I am currently working through "The Elements of Statistical Learning" (ESL). I thought that I might take the time to write some notes as I go through the book. In particular, I will try to reproduce most of analysis in the text using R. As a point of comparison, I might also comment on how sections compare to other common statistical/machine learning texts, especially to Christopher Bishop's "Pattern Recognition and Machine Learning" (PRML). Lastly, I will draw comparisons to coursework in this area at major universities. ESL is taught as part of STATS 315A and 315B at Stanford, which can be taken remotely as part of the SCPD certificate in data mining.
- Trevor Hastie, Robert Tibshirani, and Jerome Friedman The Elements of Statistical Learning: Data Mining, Inference, and Prediction, Second Edition (Springer Series in Statistics) Springer; 2nd ed. 2009. Corr. 3rd printing edition (February 9, 2009); book website (includes full text as PDF)
- Christopher M. Bishop Pattern Recognition and Machine Learning (Information Science and Statistics) Springer; 1st ed. 2006. Corr. 2nd printing edition (October 1, 2007); book website
Some of the subjects covered: Regression and Classification, Shrinkage and Feature Selection, Support Vector and Kernel Methodology, Principal Components and Variations, Boosting, Random Forests and Ensemble Methods, Cross-Validation and Bootstrap. One theme that I find consistently when comparing statistical learning vs. machine learning coursework is that modern machine learning curriculum place a much greater emphasis on bayesian methods, especially graphical models. So, depending on a number of factors, I may digress to cover some Bayesian methods.

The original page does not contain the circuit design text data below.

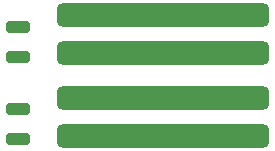
<source format=gbr>
%TF.GenerationSoftware,KiCad,Pcbnew,8.0.5*%
%TF.CreationDate,2025-02-11T15:16:58+01:00*%
%TF.ProjectId,keerlusRelais,6b656572-6c75-4735-9265-6c6169732e6b,rev?*%
%TF.SameCoordinates,Original*%
%TF.FileFunction,Paste,Bot*%
%TF.FilePolarity,Positive*%
%FSLAX46Y46*%
G04 Gerber Fmt 4.6, Leading zero omitted, Abs format (unit mm)*
G04 Created by KiCad (PCBNEW 8.0.5) date 2025-02-11 15:16:58*
%MOMM*%
%LPD*%
G01*
G04 APERTURE LIST*
G04 Aperture macros list*
%AMRoundRect*
0 Rectangle with rounded corners*
0 $1 Rounding radius*
0 $2 $3 $4 $5 $6 $7 $8 $9 X,Y pos of 4 corners*
0 Add a 4 corners polygon primitive as box body*
4,1,4,$2,$3,$4,$5,$6,$7,$8,$9,$2,$3,0*
0 Add four circle primitives for the rounded corners*
1,1,$1+$1,$2,$3*
1,1,$1+$1,$4,$5*
1,1,$1+$1,$6,$7*
1,1,$1+$1,$8,$9*
0 Add four rect primitives between the rounded corners*
20,1,$1+$1,$2,$3,$4,$5,0*
20,1,$1+$1,$4,$5,$6,$7,0*
20,1,$1+$1,$6,$7,$8,$9,0*
20,1,$1+$1,$8,$9,$2,$3,0*%
G04 Aperture macros list end*
%ADD10RoundRect,0.250000X0.750000X-0.250000X0.750000X0.250000X-0.750000X0.250000X-0.750000X-0.250000X0*%
%ADD11RoundRect,0.500000X8.500000X-0.500000X8.500000X0.500000X-8.500000X0.500000X-8.500000X-0.500000X0*%
G04 APERTURE END LIST*
D10*
%TO.C,U1*%
X80700000Y-132670000D03*
D11*
X92914000Y-132355000D03*
D10*
X80700000Y-130130000D03*
D11*
X92914000Y-129180000D03*
%TD*%
D10*
%TO.C,J6*%
X80700000Y-139670000D03*
D11*
X92914000Y-139355000D03*
D10*
X80700000Y-137130000D03*
D11*
X92914000Y-136180000D03*
%TD*%
M02*

</source>
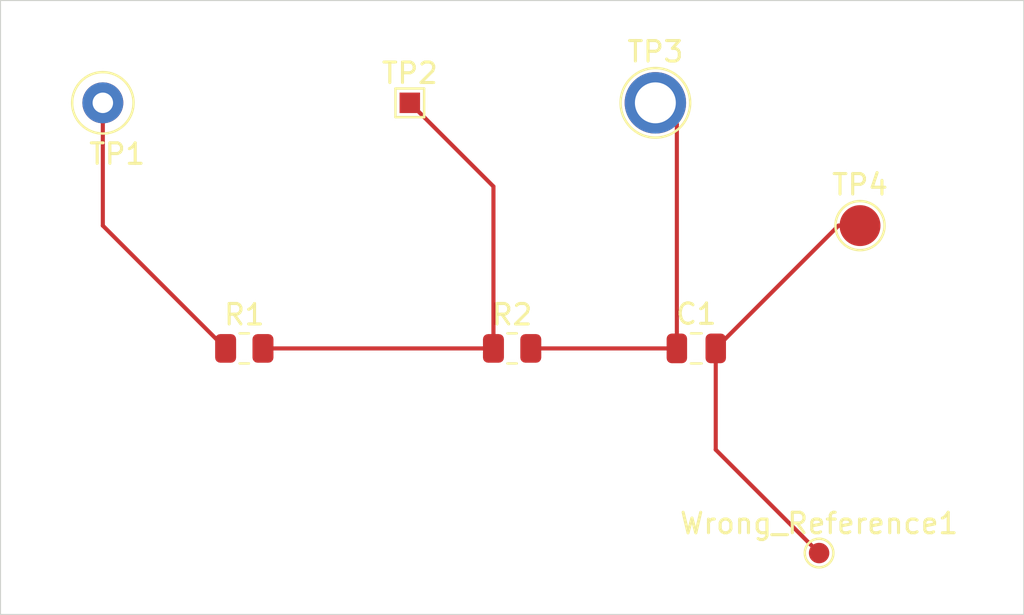
<source format=kicad_pcb>
(kicad_pcb
	(version 20240108)
	(generator "pcbnew")
	(generator_version "8.0")
	(general
		(thickness 1.6)
		(legacy_teardrops no)
	)
	(paper "A4")
	(layers
		(0 "F.Cu" signal)
		(31 "B.Cu" signal)
		(32 "B.Adhes" user "B.Adhesive")
		(33 "F.Adhes" user "F.Adhesive")
		(34 "B.Paste" user)
		(35 "F.Paste" user)
		(36 "B.SilkS" user "B.Silkscreen")
		(37 "F.SilkS" user "F.Silkscreen")
		(38 "B.Mask" user)
		(39 "F.Mask" user)
		(40 "Dwgs.User" user "User.Drawings")
		(41 "Cmts.User" user "User.Comments")
		(42 "Eco1.User" user "User.Eco1")
		(43 "Eco2.User" user "User.Eco2")
		(44 "Edge.Cuts" user)
		(45 "Margin" user)
		(46 "B.CrtYd" user "B.Courtyard")
		(47 "F.CrtYd" user "F.Courtyard")
		(48 "B.Fab" user)
		(49 "F.Fab" user)
		(50 "User.1" user)
		(51 "User.2" user)
		(52 "User.3" user)
		(53 "User.4" user)
		(54 "User.5" user)
		(55 "User.6" user)
		(56 "User.7" user)
		(57 "User.8" user)
		(58 "User.9" user)
	)
	(setup
		(pad_to_mask_clearance 0)
		(allow_soldermask_bridges_in_footprints no)
		(pcbplotparams
			(layerselection 0x00010fc_ffffffff)
			(plot_on_all_layers_selection 0x0000000_00000000)
			(disableapertmacros no)
			(usegerberextensions no)
			(usegerberattributes yes)
			(usegerberadvancedattributes yes)
			(creategerberjobfile yes)
			(dashed_line_dash_ratio 12.000000)
			(dashed_line_gap_ratio 3.000000)
			(svgprecision 4)
			(plotframeref no)
			(viasonmask no)
			(mode 1)
			(useauxorigin no)
			(hpglpennumber 1)
			(hpglpenspeed 20)
			(hpglpendiameter 15.000000)
			(pdf_front_fp_property_popups yes)
			(pdf_back_fp_property_popups yes)
			(dxfpolygonmode yes)
			(dxfimperialunits yes)
			(dxfusepcbnewfont yes)
			(psnegative no)
			(psa4output no)
			(plotreference yes)
			(plotvalue yes)
			(plotfptext yes)
			(plotinvisibletext no)
			(sketchpadsonfab no)
			(subtractmaskfromsilk no)
			(outputformat 1)
			(mirror no)
			(drillshape 1)
			(scaleselection 1)
			(outputdirectory "")
		)
	)
	(net 0 "")
	(net 1 "Net-(C1-Pad1)")
	(net 2 "Net-(C1-Pad2)")
	(net 3 "Net-(R1-Pad2)")
	(net 4 "Net-(R1-Pad1)")
	(footprint "Resistor_SMD:R_0805_2012Metric" (layer "F.Cu") (at 111.9125 77))
	(footprint "TestPoint:TestPoint_Pad_D2.0mm" (layer "F.Cu") (at 142 71))
	(footprint "TestPoint:TestPoint_Pad_1.0x1.0mm" (layer "F.Cu") (at 120 65))
	(footprint "TestPoint:TestPoint_Plated_Hole_D2.0mm" (layer "F.Cu") (at 132 65))
	(footprint "TestPoint:TestPoint_Loop_D1.80mm_Drill1.0mm_Beaded" (layer "F.Cu") (at 105 65))
	(footprint "TestPoint:TestPoint_Pad_D1.0mm" (layer "F.Cu") (at 140 87))
	(footprint "Resistor_SMD:R_0805_2012Metric" (layer "F.Cu") (at 125 77))
	(footprint "Capacitor_SMD:C_0805_2012Metric" (layer "F.Cu") (at 134 77))
	(gr_rect
		(start 100 60)
		(end 150 90)
		(stroke
			(width 0.05)
			(type default)
		)
		(fill none)
		(layer "Edge.Cuts")
		(uuid "4b79127e-2c46-48f3-9a83-22c74784407c")
	)
	(segment
		(start 133.05 66.05)
		(end 132 65)
		(width 0.2)
		(layer "F.Cu")
		(net 1)
		(uuid "78d74676-328c-4e5e-b4d8-b7ed8b6b28ce")
	)
	(segment
		(start 125.9125 77)
		(end 133.05 77)
		(width 0.2)
		(layer "F.Cu")
		(net 1)
		(uuid "bdf0ac2a-e3f8-4b1e-908f-5153fae2f15f")
	)
	(segment
		(start 133.05 77)
		(end 133.05 66.05)
		(width 0.2)
		(layer "F.Cu")
		(net 1)
		(uuid "df8179c4-4249-4322-8bc9-407b9a3b27de")
	)
	(segment
		(start 134.95 77)
		(end 140.95 71)
		(width 0.2)
		(layer "F.Cu")
		(net 2)
		(uuid "65364ed7-383f-41ca-b21a-76436f4d27c9")
	)
	(segment
		(start 140.95 71)
		(end 142 71)
		(width 0.2)
		(layer "F.Cu")
		(net 2)
		(uuid "65c46808-26e1-4a08-9cd8-5a18a0f3407d")
	)
	(segment
		(start 134.95 81.95)
		(end 140 87)
		(width 0.2)
		(layer "F.Cu")
		(net 2)
		(uuid "deb67fc8-5b77-4d3a-beaf-d8a875b56de2")
	)
	(segment
		(start 134.95 77)
		(end 134.95 81.95)
		(width 0.2)
		(layer "F.Cu")
		(net 2)
		(uuid "e7b08a59-ee7c-4444-9749-a207f7405af5")
	)
	(segment
		(start 124.0875 69.0875)
		(end 120 65)
		(width 0.2)
		(layer "F.Cu")
		(net 3)
		(uuid "0205ea3b-bbf3-4791-ae8e-487b74720c06")
	)
	(segment
		(start 124.0875 77)
		(end 124.0875 69.0875)
		(width 0.2)
		(layer "F.Cu")
		(net 3)
		(uuid "298738a7-597a-48a9-9750-0fbf2deb6c3c")
	)
	(segment
		(start 112.825 77)
		(end 124.0875 77)
		(width 0.2)
		(layer "F.Cu")
		(net 3)
		(uuid "55941275-3217-4028-b6af-dbd7a5e5a40d")
	)
	(segment
		(start 105 65)
		(end 105 71)
		(width 0.2)
		(layer "F.Cu")
		(net 4)
		(uuid "4e26242c-1f8b-4a01-abc2-4082a37cda83")
	)
	(segment
		(start 105 71)
		(end 111 77)
		(width 0.2)
		(layer "F.Cu")
		(net 4)
		(uuid "c3a539bb-023f-477b-8ae4-ad8f84871cb8")
	)
)

</source>
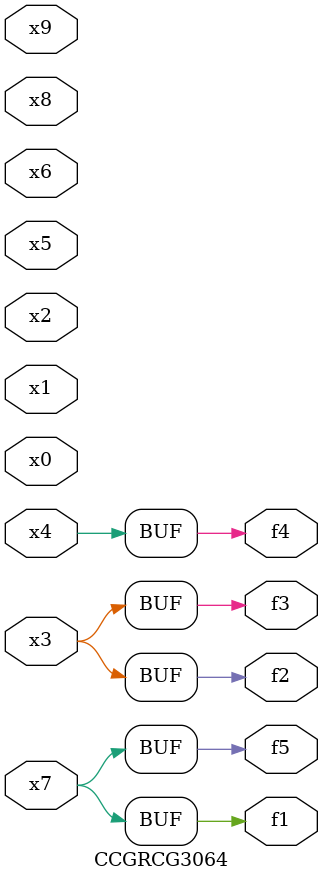
<source format=v>
module CCGRCG3064(
	input x0, x1, x2, x3, x4, x5, x6, x7, x8, x9,
	output f1, f2, f3, f4, f5
);
	assign f1 = x7;
	assign f2 = x3;
	assign f3 = x3;
	assign f4 = x4;
	assign f5 = x7;
endmodule

</source>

You can download a free PDF copy of "The Elements of Statistical Learning" (Hastie, Tibshirani and Friedman 2008) from the book website. For those of us using an iPad, this PDF looks very nice in iBooks. If possible, I also recommend buying the hard copy both to support the authors and because I'm old fashioned and like real books (see below).
The authors are all statistics professors at Stanford University and are all famous in their own right:
- Trevor Hastie (faculty page) has created, amongst other things, generalized additive models (with Tibshirani) and the elastic-net model (which is a generalized shrinkage method). He also co-authored the R "white book" with John Chambers and was responsible (along with Chambers) for the "model" framework in R ("Statistical Models in S").
- Rob Tibshirani created the lasso shrinkage method, and developed generalized additive models with Hastie.
- Jerome Friedman (not to be confused with one of the discoverers of quarks), is one of the most famous statistical learning experts, having published on a wide variety of topics ranging from nearest neighbors to ensemble learning.
Hastie and Tibshirani are both involved in biostatistics research, which means that they are especially exposed to problem with very high dimensionality.